Give the lines of the items as a numbered list, from the first line through the line containing "family: Drosophilidae", both ends included and blank lines left out.

########################################

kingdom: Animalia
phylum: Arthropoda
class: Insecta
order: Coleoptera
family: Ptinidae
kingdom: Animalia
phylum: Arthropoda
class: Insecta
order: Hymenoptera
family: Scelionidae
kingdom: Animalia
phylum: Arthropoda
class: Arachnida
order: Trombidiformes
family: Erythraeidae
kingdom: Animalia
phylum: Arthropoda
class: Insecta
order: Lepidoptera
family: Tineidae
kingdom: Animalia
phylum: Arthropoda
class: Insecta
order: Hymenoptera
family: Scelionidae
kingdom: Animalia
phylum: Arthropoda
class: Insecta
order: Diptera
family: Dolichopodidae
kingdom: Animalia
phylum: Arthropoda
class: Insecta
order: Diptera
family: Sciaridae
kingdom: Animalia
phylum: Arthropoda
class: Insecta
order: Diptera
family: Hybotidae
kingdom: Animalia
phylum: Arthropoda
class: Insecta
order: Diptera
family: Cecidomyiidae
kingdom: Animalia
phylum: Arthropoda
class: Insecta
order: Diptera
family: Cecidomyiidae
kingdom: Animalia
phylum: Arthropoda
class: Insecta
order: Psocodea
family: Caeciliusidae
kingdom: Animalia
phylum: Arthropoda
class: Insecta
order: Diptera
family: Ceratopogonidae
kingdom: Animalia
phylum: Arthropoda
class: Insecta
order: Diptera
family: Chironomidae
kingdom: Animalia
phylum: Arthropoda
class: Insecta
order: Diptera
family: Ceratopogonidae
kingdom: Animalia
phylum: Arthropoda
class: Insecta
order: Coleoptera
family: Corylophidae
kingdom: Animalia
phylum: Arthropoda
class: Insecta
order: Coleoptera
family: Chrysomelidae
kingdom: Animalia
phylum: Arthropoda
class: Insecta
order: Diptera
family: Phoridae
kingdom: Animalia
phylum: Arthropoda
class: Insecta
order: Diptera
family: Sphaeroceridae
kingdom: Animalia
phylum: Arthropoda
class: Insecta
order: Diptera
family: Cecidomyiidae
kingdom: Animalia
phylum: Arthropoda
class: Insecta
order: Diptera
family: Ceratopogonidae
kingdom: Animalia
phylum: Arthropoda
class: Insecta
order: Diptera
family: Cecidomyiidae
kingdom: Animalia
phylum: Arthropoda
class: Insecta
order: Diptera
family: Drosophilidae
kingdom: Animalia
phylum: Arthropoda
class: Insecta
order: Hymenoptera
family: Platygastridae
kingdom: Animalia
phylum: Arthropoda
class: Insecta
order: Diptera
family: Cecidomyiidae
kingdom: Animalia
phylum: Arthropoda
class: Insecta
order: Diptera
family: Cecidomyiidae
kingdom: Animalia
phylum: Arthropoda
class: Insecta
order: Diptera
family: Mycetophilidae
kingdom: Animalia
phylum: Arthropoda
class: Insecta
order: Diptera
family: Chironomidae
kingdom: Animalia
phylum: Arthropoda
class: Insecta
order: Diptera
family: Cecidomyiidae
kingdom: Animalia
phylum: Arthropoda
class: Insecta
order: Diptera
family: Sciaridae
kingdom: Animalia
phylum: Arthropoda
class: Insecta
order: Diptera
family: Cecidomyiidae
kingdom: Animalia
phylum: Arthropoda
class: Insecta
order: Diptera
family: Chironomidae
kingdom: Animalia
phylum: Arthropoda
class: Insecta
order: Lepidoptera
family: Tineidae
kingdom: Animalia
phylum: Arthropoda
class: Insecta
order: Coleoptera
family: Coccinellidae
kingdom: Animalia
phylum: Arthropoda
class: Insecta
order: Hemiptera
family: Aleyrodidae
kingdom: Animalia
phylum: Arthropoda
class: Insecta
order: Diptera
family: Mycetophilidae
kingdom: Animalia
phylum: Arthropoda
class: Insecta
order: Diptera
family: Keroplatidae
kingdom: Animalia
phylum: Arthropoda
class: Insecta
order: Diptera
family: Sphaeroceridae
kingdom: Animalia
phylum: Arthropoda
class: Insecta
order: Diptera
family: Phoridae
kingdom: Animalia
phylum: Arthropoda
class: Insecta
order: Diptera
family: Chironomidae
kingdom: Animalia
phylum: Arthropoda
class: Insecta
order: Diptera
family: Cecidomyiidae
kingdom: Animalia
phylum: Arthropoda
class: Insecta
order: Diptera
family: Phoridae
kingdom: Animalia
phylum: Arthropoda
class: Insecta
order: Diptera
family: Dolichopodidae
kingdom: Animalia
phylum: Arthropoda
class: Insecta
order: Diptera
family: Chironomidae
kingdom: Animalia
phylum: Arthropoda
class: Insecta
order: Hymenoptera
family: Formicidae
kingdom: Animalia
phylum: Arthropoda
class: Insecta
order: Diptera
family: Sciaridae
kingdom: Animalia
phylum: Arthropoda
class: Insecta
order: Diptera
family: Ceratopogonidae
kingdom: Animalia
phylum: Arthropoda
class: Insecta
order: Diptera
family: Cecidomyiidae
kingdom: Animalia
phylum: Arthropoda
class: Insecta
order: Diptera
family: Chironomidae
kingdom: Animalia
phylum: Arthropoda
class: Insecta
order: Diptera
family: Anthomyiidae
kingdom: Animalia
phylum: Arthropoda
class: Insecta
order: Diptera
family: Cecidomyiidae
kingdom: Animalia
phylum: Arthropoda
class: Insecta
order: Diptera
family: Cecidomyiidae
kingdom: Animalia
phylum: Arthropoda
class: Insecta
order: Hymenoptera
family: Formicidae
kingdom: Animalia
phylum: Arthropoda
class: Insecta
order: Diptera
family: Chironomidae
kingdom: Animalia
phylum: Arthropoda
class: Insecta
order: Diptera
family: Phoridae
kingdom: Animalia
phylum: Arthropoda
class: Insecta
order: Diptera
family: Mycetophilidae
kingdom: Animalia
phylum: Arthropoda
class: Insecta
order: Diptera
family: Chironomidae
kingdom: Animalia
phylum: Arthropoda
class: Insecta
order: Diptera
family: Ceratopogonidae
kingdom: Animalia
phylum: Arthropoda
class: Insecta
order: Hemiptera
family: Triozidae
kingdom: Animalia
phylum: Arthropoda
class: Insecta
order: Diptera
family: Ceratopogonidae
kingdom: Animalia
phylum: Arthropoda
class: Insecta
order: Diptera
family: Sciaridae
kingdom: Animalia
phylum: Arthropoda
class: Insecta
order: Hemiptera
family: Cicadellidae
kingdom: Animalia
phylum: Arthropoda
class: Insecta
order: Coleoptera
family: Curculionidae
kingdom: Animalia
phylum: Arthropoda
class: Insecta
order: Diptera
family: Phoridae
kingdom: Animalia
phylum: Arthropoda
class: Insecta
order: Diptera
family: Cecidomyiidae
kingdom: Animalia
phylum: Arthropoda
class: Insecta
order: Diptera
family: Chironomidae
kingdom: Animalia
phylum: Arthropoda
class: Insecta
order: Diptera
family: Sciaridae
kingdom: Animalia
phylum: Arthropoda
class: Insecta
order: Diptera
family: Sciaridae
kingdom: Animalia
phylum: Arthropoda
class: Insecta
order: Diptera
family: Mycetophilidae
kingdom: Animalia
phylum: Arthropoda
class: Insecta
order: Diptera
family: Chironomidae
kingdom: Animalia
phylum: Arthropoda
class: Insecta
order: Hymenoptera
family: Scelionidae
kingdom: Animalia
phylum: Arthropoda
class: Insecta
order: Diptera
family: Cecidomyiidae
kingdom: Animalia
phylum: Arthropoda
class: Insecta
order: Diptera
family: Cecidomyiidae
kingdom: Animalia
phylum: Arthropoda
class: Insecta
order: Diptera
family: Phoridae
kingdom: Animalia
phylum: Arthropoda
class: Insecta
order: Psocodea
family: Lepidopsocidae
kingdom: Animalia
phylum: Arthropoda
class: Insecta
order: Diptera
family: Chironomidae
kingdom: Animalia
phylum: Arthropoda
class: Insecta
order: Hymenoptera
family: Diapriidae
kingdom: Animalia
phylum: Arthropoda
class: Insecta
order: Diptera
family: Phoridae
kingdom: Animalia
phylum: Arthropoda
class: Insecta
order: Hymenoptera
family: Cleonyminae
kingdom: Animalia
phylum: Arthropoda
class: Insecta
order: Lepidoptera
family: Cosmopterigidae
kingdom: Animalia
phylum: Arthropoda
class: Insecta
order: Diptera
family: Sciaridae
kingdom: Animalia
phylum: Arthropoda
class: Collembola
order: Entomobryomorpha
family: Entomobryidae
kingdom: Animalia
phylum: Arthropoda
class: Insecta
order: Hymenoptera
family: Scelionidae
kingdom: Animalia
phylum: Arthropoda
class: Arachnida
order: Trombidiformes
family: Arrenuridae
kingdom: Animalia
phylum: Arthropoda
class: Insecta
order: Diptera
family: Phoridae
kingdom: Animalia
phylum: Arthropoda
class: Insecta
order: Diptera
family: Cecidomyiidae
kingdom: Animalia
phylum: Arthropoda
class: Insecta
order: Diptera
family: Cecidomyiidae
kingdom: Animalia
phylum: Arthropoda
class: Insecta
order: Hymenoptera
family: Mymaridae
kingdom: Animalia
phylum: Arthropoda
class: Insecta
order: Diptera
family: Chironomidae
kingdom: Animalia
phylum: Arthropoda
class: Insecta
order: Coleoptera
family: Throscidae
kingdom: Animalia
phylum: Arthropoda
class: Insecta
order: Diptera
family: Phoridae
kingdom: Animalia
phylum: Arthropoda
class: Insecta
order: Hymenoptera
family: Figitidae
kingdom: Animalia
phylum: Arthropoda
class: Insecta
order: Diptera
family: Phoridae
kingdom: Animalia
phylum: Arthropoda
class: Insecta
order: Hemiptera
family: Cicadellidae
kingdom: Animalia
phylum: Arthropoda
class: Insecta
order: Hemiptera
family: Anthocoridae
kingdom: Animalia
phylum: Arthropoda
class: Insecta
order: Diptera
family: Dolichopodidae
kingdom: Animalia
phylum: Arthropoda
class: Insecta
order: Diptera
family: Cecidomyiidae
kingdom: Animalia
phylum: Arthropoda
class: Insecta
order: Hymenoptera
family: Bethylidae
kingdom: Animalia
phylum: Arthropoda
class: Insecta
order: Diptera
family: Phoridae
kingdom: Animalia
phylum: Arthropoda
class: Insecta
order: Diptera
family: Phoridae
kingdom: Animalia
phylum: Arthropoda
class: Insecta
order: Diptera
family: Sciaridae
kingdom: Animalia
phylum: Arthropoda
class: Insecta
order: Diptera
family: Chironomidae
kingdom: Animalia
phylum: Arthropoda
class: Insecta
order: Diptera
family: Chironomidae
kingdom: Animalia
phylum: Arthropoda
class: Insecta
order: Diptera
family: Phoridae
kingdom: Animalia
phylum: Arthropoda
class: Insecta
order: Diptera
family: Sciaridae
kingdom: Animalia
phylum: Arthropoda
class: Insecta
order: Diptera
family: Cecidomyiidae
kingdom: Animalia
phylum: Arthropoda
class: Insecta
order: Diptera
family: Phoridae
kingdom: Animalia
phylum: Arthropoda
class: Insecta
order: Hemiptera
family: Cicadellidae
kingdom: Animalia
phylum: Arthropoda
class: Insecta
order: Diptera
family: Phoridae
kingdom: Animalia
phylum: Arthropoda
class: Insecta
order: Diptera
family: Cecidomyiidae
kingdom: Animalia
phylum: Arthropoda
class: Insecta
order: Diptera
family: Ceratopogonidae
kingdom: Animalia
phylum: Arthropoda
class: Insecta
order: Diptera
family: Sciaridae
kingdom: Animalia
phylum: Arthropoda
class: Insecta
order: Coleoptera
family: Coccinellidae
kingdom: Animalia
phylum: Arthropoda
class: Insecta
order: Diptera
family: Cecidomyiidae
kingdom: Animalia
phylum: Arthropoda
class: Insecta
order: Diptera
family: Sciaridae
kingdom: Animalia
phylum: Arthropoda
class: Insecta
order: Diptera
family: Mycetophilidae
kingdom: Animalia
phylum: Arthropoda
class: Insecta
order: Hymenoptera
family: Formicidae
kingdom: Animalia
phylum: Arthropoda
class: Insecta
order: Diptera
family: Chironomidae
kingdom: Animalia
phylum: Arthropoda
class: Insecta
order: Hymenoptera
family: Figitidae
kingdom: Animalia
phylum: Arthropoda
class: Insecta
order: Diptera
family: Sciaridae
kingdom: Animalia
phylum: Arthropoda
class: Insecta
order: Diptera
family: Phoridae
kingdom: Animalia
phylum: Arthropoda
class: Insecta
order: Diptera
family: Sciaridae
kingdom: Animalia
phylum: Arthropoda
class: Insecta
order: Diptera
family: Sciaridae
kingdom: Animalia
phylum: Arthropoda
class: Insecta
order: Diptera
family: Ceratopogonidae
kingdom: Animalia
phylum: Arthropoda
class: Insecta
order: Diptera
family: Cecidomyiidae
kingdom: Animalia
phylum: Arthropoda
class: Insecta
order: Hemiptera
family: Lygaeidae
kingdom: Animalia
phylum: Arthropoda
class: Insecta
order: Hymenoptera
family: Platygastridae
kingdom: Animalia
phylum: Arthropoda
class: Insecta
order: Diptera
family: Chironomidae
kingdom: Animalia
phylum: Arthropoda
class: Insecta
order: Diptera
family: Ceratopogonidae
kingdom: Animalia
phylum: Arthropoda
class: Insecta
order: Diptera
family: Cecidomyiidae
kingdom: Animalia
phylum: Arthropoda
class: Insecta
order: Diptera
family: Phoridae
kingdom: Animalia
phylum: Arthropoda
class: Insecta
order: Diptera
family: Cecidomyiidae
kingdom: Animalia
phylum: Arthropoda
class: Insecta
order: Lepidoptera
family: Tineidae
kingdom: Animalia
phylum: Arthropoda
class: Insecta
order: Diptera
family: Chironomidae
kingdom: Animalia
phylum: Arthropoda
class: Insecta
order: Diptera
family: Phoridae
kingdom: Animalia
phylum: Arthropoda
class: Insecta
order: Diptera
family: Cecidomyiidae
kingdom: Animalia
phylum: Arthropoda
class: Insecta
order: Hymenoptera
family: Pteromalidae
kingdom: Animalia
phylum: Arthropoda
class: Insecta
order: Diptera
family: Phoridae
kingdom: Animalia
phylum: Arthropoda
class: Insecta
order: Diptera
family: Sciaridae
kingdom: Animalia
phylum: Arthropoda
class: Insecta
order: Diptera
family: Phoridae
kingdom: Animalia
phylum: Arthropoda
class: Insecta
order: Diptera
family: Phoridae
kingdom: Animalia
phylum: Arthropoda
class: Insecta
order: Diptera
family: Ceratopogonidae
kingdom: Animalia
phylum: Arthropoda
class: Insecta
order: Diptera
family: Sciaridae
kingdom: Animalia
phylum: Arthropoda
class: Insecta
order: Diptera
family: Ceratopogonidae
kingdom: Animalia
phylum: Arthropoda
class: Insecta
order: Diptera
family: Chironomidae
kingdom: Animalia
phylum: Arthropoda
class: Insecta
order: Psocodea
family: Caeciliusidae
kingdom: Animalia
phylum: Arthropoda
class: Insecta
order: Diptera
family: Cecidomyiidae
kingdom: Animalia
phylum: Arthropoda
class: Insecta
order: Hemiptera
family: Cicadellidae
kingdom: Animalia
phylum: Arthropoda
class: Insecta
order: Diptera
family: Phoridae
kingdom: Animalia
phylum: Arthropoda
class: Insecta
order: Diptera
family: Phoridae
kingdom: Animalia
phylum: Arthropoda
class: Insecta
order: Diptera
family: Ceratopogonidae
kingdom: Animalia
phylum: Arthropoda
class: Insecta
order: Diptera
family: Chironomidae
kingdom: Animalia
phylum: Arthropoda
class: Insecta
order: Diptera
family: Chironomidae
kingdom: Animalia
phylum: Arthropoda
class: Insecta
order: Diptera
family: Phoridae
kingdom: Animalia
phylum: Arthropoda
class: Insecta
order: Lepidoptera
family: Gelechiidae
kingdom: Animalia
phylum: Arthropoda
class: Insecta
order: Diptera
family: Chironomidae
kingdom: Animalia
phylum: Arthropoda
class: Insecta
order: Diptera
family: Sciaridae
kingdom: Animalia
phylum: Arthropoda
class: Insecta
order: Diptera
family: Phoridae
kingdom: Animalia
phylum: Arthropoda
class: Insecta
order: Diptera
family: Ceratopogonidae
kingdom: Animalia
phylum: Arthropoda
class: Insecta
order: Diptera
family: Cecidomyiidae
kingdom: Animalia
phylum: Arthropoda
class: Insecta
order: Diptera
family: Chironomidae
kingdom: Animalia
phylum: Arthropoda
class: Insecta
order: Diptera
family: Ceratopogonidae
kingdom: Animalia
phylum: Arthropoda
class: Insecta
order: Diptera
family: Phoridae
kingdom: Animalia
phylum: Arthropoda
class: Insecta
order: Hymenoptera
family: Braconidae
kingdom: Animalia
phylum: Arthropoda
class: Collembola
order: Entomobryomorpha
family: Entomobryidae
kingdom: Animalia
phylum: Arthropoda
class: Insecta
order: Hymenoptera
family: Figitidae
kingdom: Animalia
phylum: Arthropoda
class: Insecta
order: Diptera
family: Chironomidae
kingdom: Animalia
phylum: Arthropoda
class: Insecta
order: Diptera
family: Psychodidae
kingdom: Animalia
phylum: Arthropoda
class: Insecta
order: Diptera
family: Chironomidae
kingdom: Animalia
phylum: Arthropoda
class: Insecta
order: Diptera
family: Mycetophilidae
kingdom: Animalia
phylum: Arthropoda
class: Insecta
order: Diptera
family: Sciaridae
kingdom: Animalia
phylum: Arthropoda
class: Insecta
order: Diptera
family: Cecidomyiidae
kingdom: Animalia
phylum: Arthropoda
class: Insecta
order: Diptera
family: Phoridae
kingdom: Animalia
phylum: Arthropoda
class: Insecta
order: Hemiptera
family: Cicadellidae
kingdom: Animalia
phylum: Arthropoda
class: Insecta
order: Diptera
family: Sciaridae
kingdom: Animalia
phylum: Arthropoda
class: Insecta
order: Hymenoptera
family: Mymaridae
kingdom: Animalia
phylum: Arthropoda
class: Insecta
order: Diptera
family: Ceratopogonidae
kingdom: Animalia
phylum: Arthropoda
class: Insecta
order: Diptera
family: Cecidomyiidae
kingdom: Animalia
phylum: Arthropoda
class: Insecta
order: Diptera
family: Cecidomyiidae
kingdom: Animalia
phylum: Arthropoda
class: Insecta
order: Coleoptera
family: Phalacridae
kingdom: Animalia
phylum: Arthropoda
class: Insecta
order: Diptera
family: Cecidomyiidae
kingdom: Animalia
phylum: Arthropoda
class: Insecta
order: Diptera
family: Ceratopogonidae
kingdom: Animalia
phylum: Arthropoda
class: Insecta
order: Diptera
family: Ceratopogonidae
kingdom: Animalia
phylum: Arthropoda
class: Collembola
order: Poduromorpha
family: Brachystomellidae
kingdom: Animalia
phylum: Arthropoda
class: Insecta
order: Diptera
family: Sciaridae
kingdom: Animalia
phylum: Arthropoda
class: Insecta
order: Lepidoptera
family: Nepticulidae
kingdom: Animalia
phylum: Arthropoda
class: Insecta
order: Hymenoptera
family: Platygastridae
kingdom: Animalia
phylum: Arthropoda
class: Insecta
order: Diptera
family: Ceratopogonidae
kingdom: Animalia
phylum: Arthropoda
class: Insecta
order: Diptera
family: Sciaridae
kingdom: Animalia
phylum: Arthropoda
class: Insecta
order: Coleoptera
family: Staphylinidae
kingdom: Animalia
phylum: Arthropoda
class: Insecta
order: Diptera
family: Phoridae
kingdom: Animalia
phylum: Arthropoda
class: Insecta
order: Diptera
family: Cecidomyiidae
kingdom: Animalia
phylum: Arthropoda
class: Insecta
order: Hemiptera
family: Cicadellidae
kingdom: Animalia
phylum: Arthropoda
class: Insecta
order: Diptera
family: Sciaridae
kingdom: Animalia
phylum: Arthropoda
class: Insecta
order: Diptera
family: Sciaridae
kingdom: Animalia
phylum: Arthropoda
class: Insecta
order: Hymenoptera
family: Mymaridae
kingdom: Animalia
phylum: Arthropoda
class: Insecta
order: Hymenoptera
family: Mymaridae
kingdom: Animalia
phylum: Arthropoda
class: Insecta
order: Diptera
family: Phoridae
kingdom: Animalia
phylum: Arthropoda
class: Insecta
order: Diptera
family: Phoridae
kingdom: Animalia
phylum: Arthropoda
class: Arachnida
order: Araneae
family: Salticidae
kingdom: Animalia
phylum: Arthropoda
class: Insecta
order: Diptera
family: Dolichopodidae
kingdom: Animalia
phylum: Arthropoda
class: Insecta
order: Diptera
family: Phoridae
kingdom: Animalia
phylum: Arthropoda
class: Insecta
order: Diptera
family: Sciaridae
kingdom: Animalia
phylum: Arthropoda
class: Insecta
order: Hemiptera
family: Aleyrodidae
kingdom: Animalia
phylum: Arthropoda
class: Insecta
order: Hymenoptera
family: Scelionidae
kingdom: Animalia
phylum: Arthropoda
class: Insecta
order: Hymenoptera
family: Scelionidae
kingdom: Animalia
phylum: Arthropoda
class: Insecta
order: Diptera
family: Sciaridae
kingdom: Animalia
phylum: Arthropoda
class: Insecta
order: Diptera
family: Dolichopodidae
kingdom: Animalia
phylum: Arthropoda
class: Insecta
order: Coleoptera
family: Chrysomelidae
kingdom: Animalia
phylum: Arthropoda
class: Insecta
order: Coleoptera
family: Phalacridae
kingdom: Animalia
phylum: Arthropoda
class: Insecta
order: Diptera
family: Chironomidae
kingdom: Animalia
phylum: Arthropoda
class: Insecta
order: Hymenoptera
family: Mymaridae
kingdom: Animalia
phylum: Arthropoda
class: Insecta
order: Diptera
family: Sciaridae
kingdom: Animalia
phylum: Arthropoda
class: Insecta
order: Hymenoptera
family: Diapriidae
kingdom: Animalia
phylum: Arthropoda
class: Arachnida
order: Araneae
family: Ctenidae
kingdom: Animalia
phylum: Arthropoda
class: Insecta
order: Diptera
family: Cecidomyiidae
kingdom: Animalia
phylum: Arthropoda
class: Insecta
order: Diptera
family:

########################################

### [Exercise response]
1. kingdom: Animalia
2. phylum: Arthropoda
3. class: Insecta
4. order: Coleoptera
5. family: Ptinidae
6. kingdom: Animalia
7. phylum: Arthropoda
8. class: Insecta
9. order: Hymenoptera
10. family: Scelionidae
11. kingdom: Animalia
12. phylum: Arthropoda
13. class: Arachnida
14. order: Trombidiformes
15. family: Erythraeidae
16. kingdom: Animalia
17. phylum: Arthropoda
18. class: Insecta
19. order: Lepidoptera
20. family: Tineidae
21. kingdom: Animalia
22. phylum: Arthropoda
23. class: Insecta
24. order: Hymenoptera
25. family: Scelionidae
26. kingdom: Animalia
27. phylum: Arthropoda
28. class: Insecta
29. order: Diptera
30. family: Dolichopodidae
31. kingdom: Animalia
32. phylum: Arthropoda
33. class: Insecta
34. order: Diptera
35. family: Sciaridae
36. kingdom: Animalia
37. phylum: Arthropoda
38. class: Insecta
39. order: Diptera
40. family: Hybotidae
41. kingdom: Animalia
42. phylum: Arthropoda
43. class: Insecta
44. order: Diptera
45. family: Cecidomyiidae
46. kingdom: Animalia
47. phylum: Arthropoda
48. class: Insecta
49. order: Diptera
50. family: Cecidomyiidae
51. kingdom: Animalia
52. phylum: Arthropoda
53. class: Insecta
54. order: Psocodea
55. family: Caeciliusidae
56. kingdom: Animalia
57. phylum: Arthropoda
58. class: Insecta
59. order: Diptera
60. family: Ceratopogonidae
61. kingdom: Animalia
62. phylum: Arthropoda
63. class: Insecta
64. order: Diptera
65. family: Chironomidae
66. kingdom: Animalia
67. phylum: Arthropoda
68. class: Insecta
69. order: Diptera
70. family: Ceratopogonidae
71. kingdom: Animalia
72. phylum: Arthropoda
73. class: Insecta
74. order: Coleoptera
75. family: Corylophidae
76. kingdom: Animalia
77. phylum: Arthropoda
78. class: Insecta
79. order: Coleoptera
80. family: Chrysomelidae
81. kingdom: Animalia
82. phylum: Arthropoda
83. class: Insecta
84. order: Diptera
85. family: Phoridae
86. kingdom: Animalia
87. phylum: Arthropoda
88. class: Insecta
89. order: Diptera
90. family: Sphaeroceridae
91. kingdom: Animalia
92. phylum: Arthropoda
93. class: Insecta
94. order: Diptera
95. family: Cecidomyiidae
96. kingdom: Animalia
97. phylum: Arthropoda
98. class: Insecta
99. order: Diptera
100. family: Ceratopogonidae
101. kingdom: Animalia
102. phylum: Arthropoda
103. class: Insecta
104. order: Diptera
105. family: Cecidomyiidae
106. kingdom: Animalia
107. phylum: Arthropoda
108. class: Insecta
109. order: Diptera
110. family: Drosophilidae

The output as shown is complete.